**Page extract:**
========================================

Einstein Adds Curriculum on Adults with Intellectual and Developmental Disabilities (NY UCEDD)

March 20, 2019

Thanks to funding from the American Academy of Developmental Medicine and Dentistry (AADMD), The Rose F Kennedy UCEDD at Albert Einstein College of Medicine is developing a special curriculum for medical students geared to treating adults with IDD. The grant, part of the AADMD's National Curriculum Initiative in Developmental Medicine (NCIDM), seeks to address educational gaps in medical schools in order to reduce health disparities for this population.

"Pediatricians have long been trained to care for children with IDD, but all physicians need to understand how to treat patients with IDD as adults and learn about the social determinants of health and medical issues that affect them throughout their lives," said Joanne Siegel, L.C.S.W., principal associate in the department of pediatrics and co-director at the Rose F. Kennedy University Center for Excellence in Developmental Disabilities who will championing this team effort. While the life expectancy of the general population has increased by about 30 percent over the past 80 years, the life expectancy of people with intellectual disabilities has increased by 200 percent, thanks to improved care and resources. Once relegated to pediatric medicine discussions, IDD is actually now more prevalent in the adult patient population. Einstein, one of only 11 medical schools in the nation awarded this curriculum grant, will incorporate IDD lectures and presentations on communication and clinical skills this fall.

The Rose F. Kennedy Center at Einstein and Montefiore includes the RFK UCEDD as well as the Children's Evaluation and Rehabilitation Center (CERC), operated by Montefiore Health System. Annually, CERC serves about 5,000 patients with IDD and provides medical, psychiatric, and dental services, along with social services and speech language, occupational, and physical therapies. Most of its patients are children, but the center also serves people older than age 18 with IDD who have transitioned from pediatric care. They receive services in its Harold Diner Special Needs Dentistry program, Adult Literacy program, and a new primary care program. Some of the self - advocate adults participating in the training, meet weekly in groups to share challenges and successes related to independent living and decision-making skills in the community. The self-advocates also meet with legislators and community leaders to present ideas on health care, housing, transportation, and employment issues that affect their lives. Einstein's Introduction to Clinical Medicine course, will add small group discussions with some of the self-advocates and their family members participating in the training. NCIDM is a partnership between Special Olympics International and AADMD.

========================================

**Brief 1:** According to the article on Einstein's IDD curriculum, how many patients with IDD does CERC serve each year?
**Brief 2:** Reproduce word for word the stretch of the article on Einstein's IDD curriculum from "Thanks to funding" through "for this population.".
The records that come next are separate material, unrelated to the article on Einstein's IDD curriculum.

========================================

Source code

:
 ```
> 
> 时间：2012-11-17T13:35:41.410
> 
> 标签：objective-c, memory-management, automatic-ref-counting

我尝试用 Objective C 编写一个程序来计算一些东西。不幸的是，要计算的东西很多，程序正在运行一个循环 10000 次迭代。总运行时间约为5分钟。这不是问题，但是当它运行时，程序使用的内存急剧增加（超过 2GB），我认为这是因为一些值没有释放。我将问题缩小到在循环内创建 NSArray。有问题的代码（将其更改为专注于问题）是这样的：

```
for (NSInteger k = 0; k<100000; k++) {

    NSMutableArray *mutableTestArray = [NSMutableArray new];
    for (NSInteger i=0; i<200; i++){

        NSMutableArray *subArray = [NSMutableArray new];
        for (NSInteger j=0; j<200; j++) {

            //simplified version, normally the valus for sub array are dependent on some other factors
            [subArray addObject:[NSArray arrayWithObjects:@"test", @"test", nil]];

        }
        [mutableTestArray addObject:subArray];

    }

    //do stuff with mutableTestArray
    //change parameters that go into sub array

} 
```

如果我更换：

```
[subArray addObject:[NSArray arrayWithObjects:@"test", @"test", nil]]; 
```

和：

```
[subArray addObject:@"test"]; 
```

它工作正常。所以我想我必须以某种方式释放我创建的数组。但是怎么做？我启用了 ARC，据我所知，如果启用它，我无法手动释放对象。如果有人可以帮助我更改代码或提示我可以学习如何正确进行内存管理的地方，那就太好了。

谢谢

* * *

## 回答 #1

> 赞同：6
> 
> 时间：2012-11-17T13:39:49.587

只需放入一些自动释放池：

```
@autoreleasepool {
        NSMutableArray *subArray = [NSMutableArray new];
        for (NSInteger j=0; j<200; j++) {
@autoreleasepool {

========================================

**Answer space 1:** About 5,000 patients.

**Answer space 2:**
Thanks to funding from the American Academy of Developmental Medicine and Dentistry (AADMD), The Rose F Kennedy UCEDD at Albert Einstein College of Medicine is developing a special curriculum for medical students geared to treating adults with IDD. The grant, part of the AADMD's National Curriculum Initiative in Developmental Medicine (NCIDM), seeks to address educational gaps in medical schools in order to reduce health disparities for this population.